The creative art director behind the original three Halo games, ODST and Reach has said PS5’s high-speed SSD tech “will make a huge difference” for world builders.
PS5’s SSD has been positioned as Sony’s headline feature for next-gen, with architect Mark Cerny calling the storage drive “a true game changer.”
In a PlayStation 5 hardware presentation last month, Cerny claimed the drive – which is said to be able to load 2GB of data in one quarter of a second – could fundamentally change how game developers build their game worlds.
Instead of hiding environments behind scenery or lengthy corridors designed to mask load times, PS5 developers will be able to create far more expansive environments without fear of memory issues, it’s claimed.
Xbox Series X also has a custom SSD, however its raw throughput performance is said to be half that of PS5’s.
Marcus Lehto, the former Bungie art director behind the expansive battlefields of the original Halo, has said the SSD tech is something he’s excited about.
“It will make a huge difference,” Lehto told VGC. “It will open up the door for more expansive content that can stream a lot faster. Players won’t be waiting on load screens and we won’t have to hide loading behind cinematics and that kind of thing.
“It will just help make things a lot more seamless and fluid for the player when it comes to their experience on those consoles.
“I am really excited about that because that’s one of the things that’s really hard for us in particular right now: dealing with those old platforms. These platforms have been around for what, seven years? Developing for them is like developing for machinery in the stone age.”
In his PS5 talk last month, Cerny claimed the SSD gave game designers “freedom” to no longer design worlds with twisty passages and “30-second elevator rides” intended to obscure the game loading new environments.
Lehto said this kind of smoke-and-mirrors world creation was something he was very familiar with.
“It’s second nature,” he said. “I guess one of the benefits of having been in the games industry for so long is that second nature to build environments with some boundaries around it and understanding the memory limits, draw distance limits, shader overdraw… that just comes as second nature.
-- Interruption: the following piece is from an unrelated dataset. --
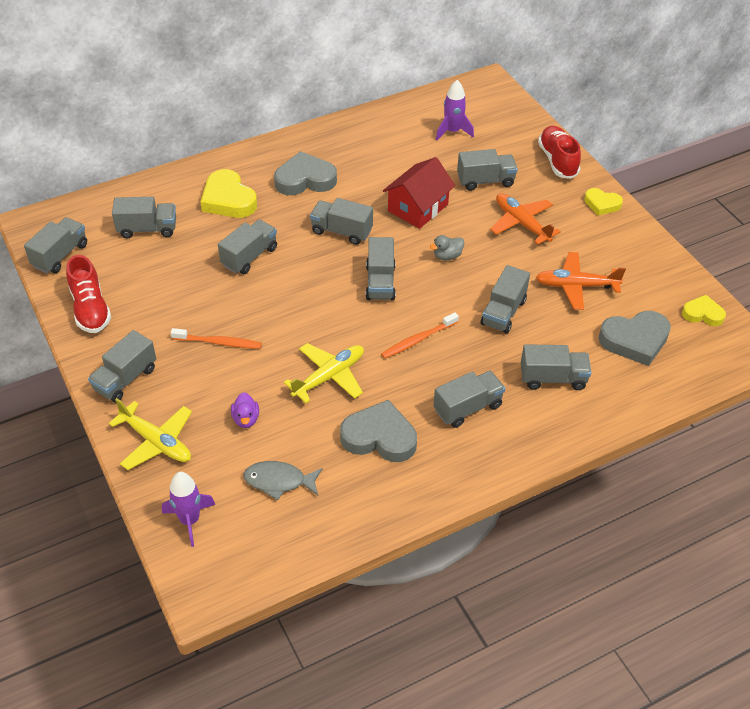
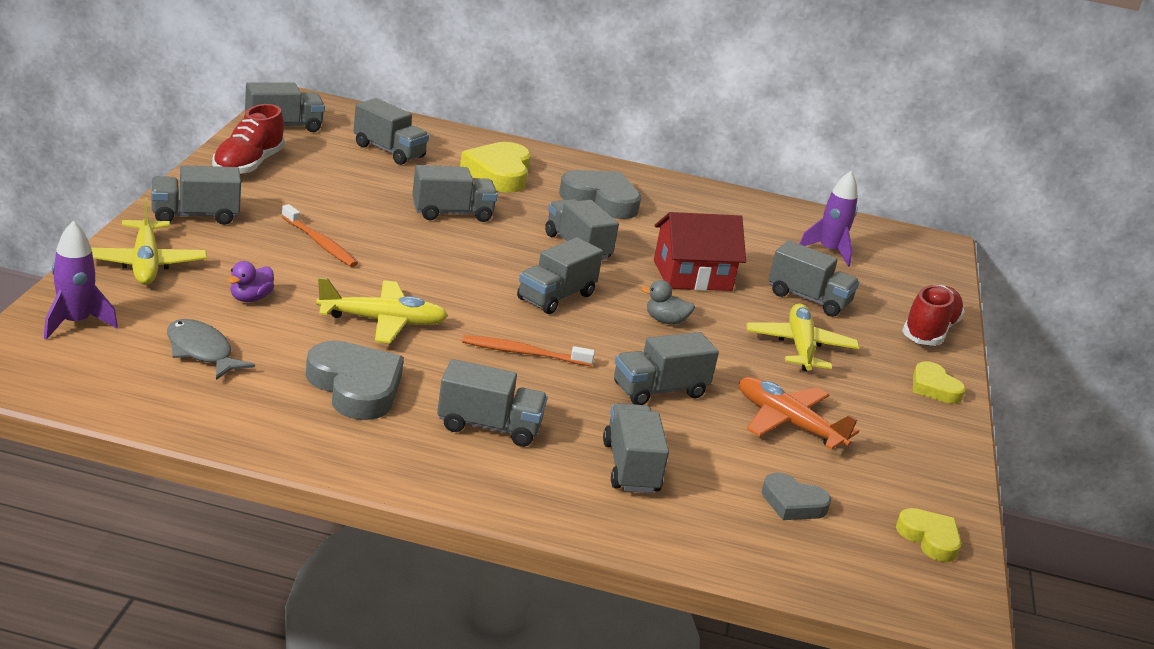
camera: 35 degrees right, 20 degrees down
orange plane [490,193,561,245] -> yellow plane [746,303,859,371]
grey truck [521,344,591,390] -> grey truck turned 135 degrees counterclockwise [603,403,669,493]
grey heart [598,311,671,366] -> grey heart [761,473,831,520], size x0.59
“It’s not so true with some of the younger folks who are coming into the studio who haven’t had that experience though! They’re like, ‘why? We can do this on PC?’”
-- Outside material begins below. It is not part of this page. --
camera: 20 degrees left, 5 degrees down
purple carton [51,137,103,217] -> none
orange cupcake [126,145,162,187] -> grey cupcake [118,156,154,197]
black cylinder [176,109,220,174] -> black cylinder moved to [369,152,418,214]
In the same interview, the Halo co-creator shared his experiences finishing upcoming shooter Disintegration during social isolation.
“It’s very hard but we’re making it work,” he said. “The hardest part is that getting through the final phase of the game is all about bug fixing, performance tuning and really complex stuff. It’s really helpful to have everybody together in the office for that. So that part’s hard, no doubt.”